High-strength, anti-freezing and recyclable soy protein isolate/poly(vinyl alcohol) gels empowered by a deep eutectic solvent-augmented Hofmeister effect

Abstract

Highly tough hydrogels formed via the Hofmeister effect exhibit broad applications in flexible electronics. However, high concentrations of salting-out salts inevitably induce phase separation of the solvent and polymer chains, thereby affecting the mechanical properties and conductivity of the hydrogels. Herein, we introduced a deep eutectic solvent (DES) to suppress the strong salting-out effect of trisodium citrate (Na₃Cit), thereby preventing phase separation in the soy protein isolate (SPI)/poly(vinyl alcohol) (PVA) mixture. This strategy enabled the formation of a homogeneous SPI/PVA/DES/Na₃Cit composite solution, which was subsequently processed into a gel electrolyte (denoted as SPDNH) through a freeze–thaw cycle.
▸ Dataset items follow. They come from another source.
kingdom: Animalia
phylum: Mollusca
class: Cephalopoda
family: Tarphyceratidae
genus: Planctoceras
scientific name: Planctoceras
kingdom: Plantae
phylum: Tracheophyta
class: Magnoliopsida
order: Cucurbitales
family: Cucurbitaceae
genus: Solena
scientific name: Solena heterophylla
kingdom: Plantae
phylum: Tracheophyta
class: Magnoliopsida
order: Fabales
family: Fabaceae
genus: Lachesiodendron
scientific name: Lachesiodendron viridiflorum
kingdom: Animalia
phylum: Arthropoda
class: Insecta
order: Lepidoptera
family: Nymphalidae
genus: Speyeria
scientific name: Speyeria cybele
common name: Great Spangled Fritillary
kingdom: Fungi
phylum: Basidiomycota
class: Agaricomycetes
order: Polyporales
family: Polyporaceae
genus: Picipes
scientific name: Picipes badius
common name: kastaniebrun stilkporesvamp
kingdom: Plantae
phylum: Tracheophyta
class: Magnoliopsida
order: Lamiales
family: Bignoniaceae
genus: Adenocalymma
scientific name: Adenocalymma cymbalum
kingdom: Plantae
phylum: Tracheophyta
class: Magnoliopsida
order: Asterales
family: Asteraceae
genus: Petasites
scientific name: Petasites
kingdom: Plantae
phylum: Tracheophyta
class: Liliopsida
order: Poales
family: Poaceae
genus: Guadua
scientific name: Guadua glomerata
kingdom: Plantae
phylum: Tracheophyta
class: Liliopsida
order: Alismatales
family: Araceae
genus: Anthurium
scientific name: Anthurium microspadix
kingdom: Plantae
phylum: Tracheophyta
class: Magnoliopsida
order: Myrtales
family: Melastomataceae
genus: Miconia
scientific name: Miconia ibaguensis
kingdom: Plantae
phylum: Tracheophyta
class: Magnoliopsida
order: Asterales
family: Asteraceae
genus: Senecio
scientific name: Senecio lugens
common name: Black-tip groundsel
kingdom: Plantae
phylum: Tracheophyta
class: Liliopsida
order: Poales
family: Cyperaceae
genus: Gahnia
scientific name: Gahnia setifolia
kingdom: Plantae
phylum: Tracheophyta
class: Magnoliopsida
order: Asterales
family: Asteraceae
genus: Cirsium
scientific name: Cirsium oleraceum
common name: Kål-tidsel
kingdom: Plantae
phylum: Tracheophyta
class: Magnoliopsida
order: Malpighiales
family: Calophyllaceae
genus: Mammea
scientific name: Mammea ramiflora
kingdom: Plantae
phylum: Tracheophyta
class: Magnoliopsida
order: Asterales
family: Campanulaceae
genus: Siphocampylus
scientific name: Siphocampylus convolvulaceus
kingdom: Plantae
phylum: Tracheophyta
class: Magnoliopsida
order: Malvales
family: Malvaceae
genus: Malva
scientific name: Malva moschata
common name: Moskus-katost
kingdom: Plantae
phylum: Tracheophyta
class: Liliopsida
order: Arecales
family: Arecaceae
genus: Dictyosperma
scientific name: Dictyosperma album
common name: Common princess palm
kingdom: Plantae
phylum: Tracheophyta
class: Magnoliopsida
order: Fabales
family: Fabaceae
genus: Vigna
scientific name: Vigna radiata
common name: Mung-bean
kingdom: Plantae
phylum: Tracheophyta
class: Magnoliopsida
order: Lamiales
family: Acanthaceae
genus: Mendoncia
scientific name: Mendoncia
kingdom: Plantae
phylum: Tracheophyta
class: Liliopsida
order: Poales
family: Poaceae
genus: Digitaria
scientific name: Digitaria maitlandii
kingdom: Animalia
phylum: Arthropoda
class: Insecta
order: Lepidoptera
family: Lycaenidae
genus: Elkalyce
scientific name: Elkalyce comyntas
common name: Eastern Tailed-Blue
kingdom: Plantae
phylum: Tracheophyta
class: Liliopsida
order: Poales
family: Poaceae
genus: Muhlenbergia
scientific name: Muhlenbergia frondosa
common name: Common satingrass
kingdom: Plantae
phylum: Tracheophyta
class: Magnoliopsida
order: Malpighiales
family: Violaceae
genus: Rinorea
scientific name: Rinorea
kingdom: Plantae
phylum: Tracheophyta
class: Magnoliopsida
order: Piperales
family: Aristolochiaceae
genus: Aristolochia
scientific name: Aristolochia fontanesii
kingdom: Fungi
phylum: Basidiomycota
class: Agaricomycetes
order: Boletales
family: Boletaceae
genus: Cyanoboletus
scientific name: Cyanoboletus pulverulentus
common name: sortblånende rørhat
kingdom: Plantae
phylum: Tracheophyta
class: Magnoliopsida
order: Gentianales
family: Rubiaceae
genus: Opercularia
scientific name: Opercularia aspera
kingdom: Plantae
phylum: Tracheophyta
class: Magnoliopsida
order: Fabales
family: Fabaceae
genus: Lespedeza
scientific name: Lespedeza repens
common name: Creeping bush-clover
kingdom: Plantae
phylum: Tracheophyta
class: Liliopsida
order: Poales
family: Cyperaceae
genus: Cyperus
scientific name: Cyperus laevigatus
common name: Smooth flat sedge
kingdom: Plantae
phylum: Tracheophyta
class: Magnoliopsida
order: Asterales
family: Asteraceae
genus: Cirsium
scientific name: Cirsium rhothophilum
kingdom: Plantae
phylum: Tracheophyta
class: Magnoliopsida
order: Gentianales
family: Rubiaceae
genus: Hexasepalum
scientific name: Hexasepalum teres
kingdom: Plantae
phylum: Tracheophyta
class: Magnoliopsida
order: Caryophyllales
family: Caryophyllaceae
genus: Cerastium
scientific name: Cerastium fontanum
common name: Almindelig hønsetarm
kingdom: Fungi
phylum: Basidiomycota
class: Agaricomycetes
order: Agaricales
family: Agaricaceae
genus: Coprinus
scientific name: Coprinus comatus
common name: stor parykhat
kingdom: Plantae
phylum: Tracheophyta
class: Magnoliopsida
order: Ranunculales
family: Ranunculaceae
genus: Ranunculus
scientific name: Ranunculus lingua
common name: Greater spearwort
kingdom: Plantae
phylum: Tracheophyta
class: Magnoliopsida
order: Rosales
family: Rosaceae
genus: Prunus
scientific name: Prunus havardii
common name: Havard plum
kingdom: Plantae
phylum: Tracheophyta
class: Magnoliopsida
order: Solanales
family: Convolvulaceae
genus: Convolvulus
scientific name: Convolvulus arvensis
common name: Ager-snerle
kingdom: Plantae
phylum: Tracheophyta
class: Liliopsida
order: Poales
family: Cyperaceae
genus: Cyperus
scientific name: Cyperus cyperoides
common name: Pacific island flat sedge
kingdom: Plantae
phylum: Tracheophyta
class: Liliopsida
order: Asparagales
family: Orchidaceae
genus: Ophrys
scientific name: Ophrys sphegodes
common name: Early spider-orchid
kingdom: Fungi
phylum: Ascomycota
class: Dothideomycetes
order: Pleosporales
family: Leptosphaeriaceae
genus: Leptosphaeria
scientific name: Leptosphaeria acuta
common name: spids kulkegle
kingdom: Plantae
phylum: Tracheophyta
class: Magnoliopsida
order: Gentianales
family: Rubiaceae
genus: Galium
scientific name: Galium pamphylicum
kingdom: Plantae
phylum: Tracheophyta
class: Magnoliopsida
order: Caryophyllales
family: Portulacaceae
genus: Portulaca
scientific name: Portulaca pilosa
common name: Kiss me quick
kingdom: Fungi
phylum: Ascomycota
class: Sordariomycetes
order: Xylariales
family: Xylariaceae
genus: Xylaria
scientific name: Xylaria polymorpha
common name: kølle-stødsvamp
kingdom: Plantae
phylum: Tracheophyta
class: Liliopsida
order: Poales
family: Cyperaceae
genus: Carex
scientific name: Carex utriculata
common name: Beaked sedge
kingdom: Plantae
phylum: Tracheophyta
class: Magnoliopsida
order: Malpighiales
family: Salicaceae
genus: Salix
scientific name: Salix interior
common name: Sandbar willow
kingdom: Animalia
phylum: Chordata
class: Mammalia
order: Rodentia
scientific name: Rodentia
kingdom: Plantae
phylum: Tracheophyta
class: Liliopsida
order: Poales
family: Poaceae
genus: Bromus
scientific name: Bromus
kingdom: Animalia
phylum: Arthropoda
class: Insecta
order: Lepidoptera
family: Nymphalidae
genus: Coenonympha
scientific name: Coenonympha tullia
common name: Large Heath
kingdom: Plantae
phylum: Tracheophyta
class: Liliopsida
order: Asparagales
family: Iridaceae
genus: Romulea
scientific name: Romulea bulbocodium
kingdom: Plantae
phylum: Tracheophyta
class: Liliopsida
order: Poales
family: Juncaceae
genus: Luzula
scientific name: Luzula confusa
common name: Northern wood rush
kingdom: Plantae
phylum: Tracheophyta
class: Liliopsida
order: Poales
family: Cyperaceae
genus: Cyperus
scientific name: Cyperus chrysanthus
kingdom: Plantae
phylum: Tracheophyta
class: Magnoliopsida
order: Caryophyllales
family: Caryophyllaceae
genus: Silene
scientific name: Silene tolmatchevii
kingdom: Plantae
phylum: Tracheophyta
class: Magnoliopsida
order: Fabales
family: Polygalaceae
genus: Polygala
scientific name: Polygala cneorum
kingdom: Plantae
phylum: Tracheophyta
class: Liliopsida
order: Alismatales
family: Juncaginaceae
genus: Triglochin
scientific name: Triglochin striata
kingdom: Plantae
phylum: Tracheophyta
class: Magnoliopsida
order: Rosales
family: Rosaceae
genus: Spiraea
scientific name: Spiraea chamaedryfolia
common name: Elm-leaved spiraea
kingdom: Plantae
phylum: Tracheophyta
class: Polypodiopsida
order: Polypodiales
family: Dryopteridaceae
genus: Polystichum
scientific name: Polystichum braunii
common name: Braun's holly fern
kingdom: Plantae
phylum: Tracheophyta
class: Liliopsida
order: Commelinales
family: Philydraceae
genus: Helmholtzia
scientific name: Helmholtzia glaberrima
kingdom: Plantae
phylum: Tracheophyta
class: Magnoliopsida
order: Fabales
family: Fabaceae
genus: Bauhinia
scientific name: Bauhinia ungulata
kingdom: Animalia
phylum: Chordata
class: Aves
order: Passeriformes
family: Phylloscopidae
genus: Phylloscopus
The optimized organohydrogel exhibited a tensile strength of 1.65 ± 0.03 MPa and an elongation at break of 518.8 ± 7.49%, along with an ionic conductivity of 2.01 ± 0.04 S m⁻¹. Moreover, the incorporation of DES imparted remarkable freeze resistance to the SPDNH, with a freezing point as low as −33 °C. A flexible all-solid-state supercapacitor was fabricated using the SPDNH electrolyte and activated carbon electrodes. The device delivered a high areal capacitance of 125.61 mF cm⁻² and demonstrated stable cycling performance at room temperature, retaining 80.20% of its initial capacitance after 1000 charge–discharge cycles. Furthermore, the supercapacitor maintained reliable operation under various bending conditions and at low temperatures (−20 °C), highlighting its potential for use in flexible and low-temperature energy storage applications.